Directions: In your answer, set down the records below exactly as they stand, omitting pictures.

== Recorded data ==

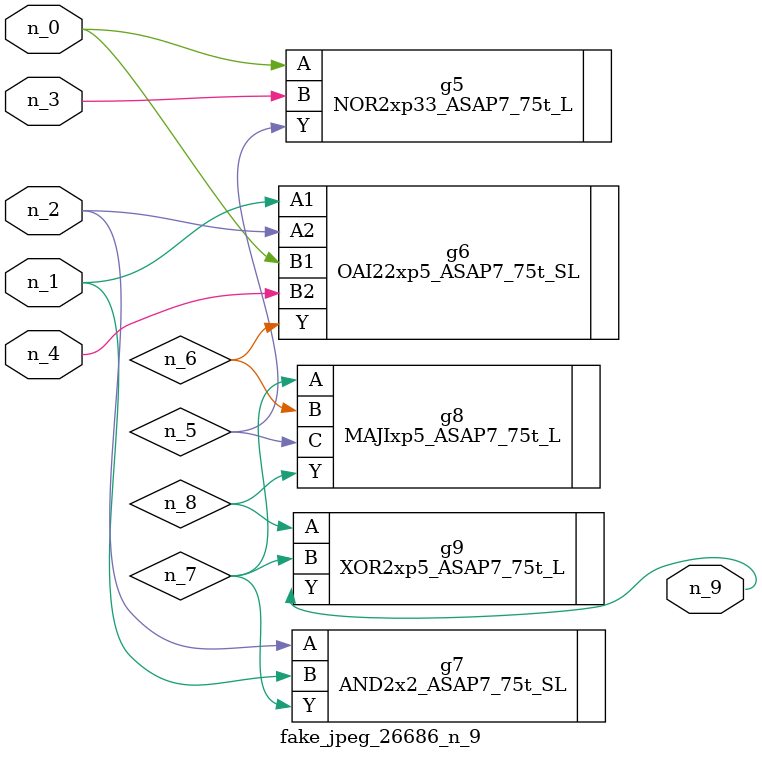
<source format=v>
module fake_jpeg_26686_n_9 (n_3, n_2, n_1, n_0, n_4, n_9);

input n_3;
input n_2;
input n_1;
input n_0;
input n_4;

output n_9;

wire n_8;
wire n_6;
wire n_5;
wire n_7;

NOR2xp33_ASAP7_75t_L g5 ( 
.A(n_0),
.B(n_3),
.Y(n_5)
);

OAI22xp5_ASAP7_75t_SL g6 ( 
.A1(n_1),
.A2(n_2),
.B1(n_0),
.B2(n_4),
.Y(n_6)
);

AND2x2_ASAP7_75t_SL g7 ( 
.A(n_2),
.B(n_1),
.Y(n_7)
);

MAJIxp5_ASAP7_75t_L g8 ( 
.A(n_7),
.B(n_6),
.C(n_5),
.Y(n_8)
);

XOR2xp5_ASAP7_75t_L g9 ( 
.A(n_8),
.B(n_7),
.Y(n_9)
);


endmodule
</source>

===

Response below:
<source format=v>
module fake_jpeg_26686_n_9 (n_3, n_2, n_1, n_0, n_4, n_9);

input n_3;
input n_2;
input n_1;
input n_0;
input n_4;

output n_9;

wire n_8;
wire n_6;
wire n_5;
wire n_7;

NOR2xp33_ASAP7_75t_L g5 ( 
.A(n_0),
.B(n_3),
.Y(n_5)
);

OAI22xp5_ASAP7_75t_SL g6 ( 
.A1(n_1),
.A2(n_2),
.B1(n_0),
.B2(n_4),
.Y(n_6)
);

AND2x2_ASAP7_75t_SL g7 ( 
.A(n_2),
.B(n_1),
.Y(n_7)
);

MAJIxp5_ASAP7_75t_L g8 ( 
.A(n_7),
.B(n_6),
.C(n_5),
.Y(n_8)
);

XOR2xp5_ASAP7_75t_L g9 ( 
.A(n_8),
.B(n_7),
.Y(n_9)
);


endmodule
</source>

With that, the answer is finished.